■ **TEXTO DE LEITURA**
━━━━━━━━

A historiadora destaca as memórias de Vicente Guimarães, escritor e tio de João Guimarães Rosa. Mas não um tio clássico, era apenas dois anos mais velho que o sobrinho. Ele relata: “Cordisburgo, em nosso tempo, foi o burgo onde nascemos e vivemos a primeira infância”. Sobre o sobrinho, observa: “Rosa foi um menino calmo e míope que depois que aprendeu a ler, com sete anos incompletos, era difícil tirá-lo da frente dos livros, e atraí-lo para reinações, a menos que essas proporcionassem algumas guloseimas.”

O professor Elias Thomé Saliba, leitor dedicado à obra de Guimarães, conta que foi prazeroso orientar a pesquisa de Camila Rodrigues. “Especialmente porque se tratava de recortar o tema das personagens meninas a partir do ângulo de uma história cultural da infância. Um campo no qual o humor exerce um papel fundamental: como experimentam ver o mundo pela primeira vez, sobretudo antes do letramento, as crianças dinamizam e renovam os códigos humorísticos de uma determinada cultura. Como ainda elas não ingressaram na tortuosa linguagem dos adultos, cheia de tropos, desvios, ironias, metáforas, metonímias etc., elas experimentam a defasagem entre os nomes e as coisas de forma direta. Dessa incongruência nasce o humor, que, nesse aspecto, é o retorno ao jogo das palavras em sua pureza.”

━━━━━━━━

■ **ITENS EXTRAÍDOS**
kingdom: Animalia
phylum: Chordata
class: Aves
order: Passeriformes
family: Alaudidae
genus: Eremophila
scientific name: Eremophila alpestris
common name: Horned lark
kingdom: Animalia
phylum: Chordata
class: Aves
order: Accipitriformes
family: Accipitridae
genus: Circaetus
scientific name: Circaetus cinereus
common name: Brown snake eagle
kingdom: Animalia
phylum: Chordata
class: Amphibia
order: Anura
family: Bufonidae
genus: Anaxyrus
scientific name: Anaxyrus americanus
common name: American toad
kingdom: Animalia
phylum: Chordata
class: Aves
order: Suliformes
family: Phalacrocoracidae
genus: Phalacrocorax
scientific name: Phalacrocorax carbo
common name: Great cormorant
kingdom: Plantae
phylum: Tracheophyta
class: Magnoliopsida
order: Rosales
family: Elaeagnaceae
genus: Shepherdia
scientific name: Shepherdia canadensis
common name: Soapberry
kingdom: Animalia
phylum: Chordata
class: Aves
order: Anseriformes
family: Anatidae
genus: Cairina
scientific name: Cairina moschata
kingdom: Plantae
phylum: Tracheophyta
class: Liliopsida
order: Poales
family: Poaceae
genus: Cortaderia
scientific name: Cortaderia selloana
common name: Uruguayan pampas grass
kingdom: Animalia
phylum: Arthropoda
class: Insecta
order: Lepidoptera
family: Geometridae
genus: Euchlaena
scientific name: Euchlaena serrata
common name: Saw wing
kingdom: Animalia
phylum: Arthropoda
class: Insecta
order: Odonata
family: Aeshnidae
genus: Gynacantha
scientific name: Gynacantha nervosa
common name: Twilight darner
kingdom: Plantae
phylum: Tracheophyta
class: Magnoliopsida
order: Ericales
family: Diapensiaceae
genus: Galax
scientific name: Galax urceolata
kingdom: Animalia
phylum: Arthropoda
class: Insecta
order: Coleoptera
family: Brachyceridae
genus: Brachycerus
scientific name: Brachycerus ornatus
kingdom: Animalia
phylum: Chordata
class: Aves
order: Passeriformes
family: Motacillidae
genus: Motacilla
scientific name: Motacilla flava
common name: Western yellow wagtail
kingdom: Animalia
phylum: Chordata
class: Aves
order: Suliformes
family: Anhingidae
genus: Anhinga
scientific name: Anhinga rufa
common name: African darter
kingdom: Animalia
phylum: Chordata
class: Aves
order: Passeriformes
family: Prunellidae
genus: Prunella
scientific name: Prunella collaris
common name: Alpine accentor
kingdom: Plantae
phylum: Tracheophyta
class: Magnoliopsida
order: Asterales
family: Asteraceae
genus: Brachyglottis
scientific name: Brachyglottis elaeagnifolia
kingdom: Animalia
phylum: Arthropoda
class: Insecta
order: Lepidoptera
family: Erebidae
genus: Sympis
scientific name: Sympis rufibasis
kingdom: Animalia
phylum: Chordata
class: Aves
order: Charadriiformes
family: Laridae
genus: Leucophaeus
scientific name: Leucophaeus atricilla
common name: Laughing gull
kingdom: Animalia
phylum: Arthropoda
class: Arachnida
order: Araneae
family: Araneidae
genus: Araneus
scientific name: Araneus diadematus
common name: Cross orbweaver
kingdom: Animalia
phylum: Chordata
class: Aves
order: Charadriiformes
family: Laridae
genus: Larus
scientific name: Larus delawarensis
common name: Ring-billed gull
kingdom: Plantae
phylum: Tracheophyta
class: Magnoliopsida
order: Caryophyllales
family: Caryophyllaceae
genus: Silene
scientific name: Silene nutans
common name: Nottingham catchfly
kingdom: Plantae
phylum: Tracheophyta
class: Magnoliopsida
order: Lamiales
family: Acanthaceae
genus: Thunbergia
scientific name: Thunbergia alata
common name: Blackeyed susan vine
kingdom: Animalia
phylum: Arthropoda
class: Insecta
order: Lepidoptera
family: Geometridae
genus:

━━━━━━━━

No texto sobre a infância de Guimarães Rosa, com que idade o menino aprendeu a ler, segundo as memórias de Vicente Guimarães?

■ **RESPOSTA DO PROBLEMA**
Com sete anos incompletos.